[Start of section]
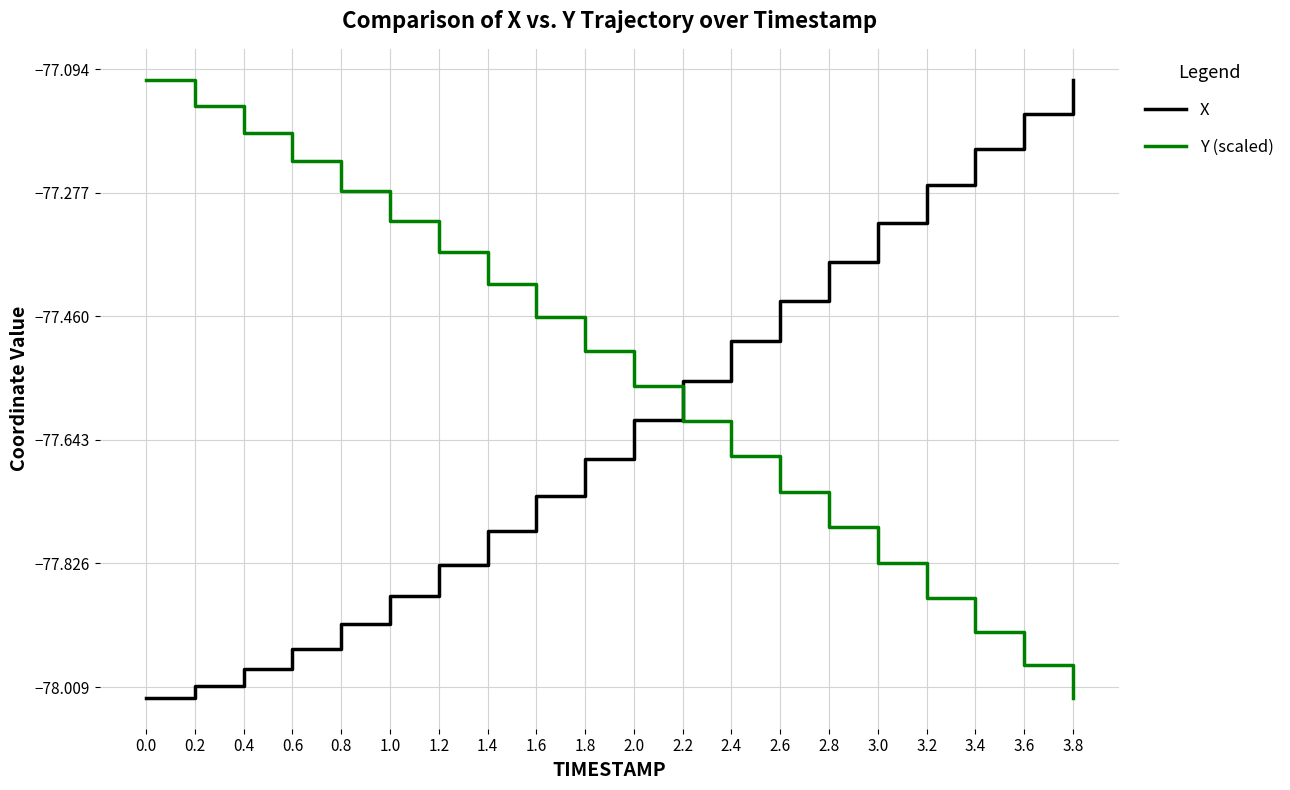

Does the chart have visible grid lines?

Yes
[End of section]
[Start of section]
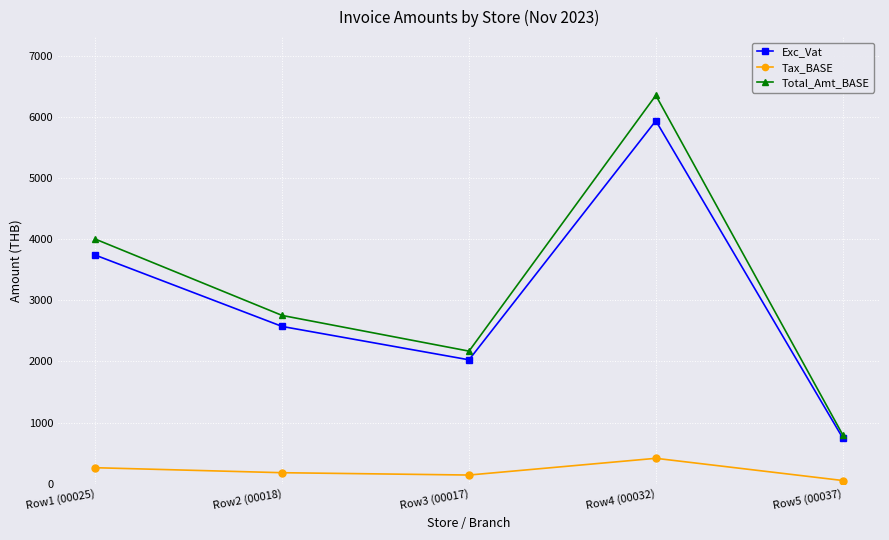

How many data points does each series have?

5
[End of section]
[Start of section]
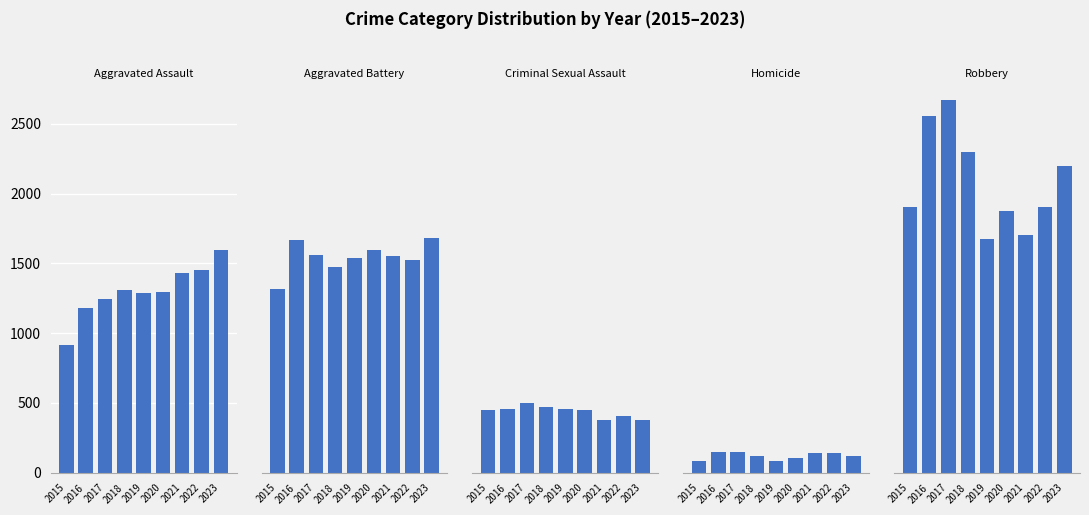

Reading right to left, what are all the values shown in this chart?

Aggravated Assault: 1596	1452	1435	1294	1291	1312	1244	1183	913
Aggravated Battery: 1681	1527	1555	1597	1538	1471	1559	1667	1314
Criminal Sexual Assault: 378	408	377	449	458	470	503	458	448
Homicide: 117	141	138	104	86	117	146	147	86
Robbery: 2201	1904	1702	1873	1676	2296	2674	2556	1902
[End of section]
[What needs to be done]: Locate every line in the entries that contains the word "Aggravated", and copy each of those lines out in full.

[Reply to the task]:
Aggravated Assault: 1596	1452	1435	1294	1291	1312	1244	1183	913
Aggravated Battery: 1681	1527	1555	1597	1538	1471	1559	1667	1314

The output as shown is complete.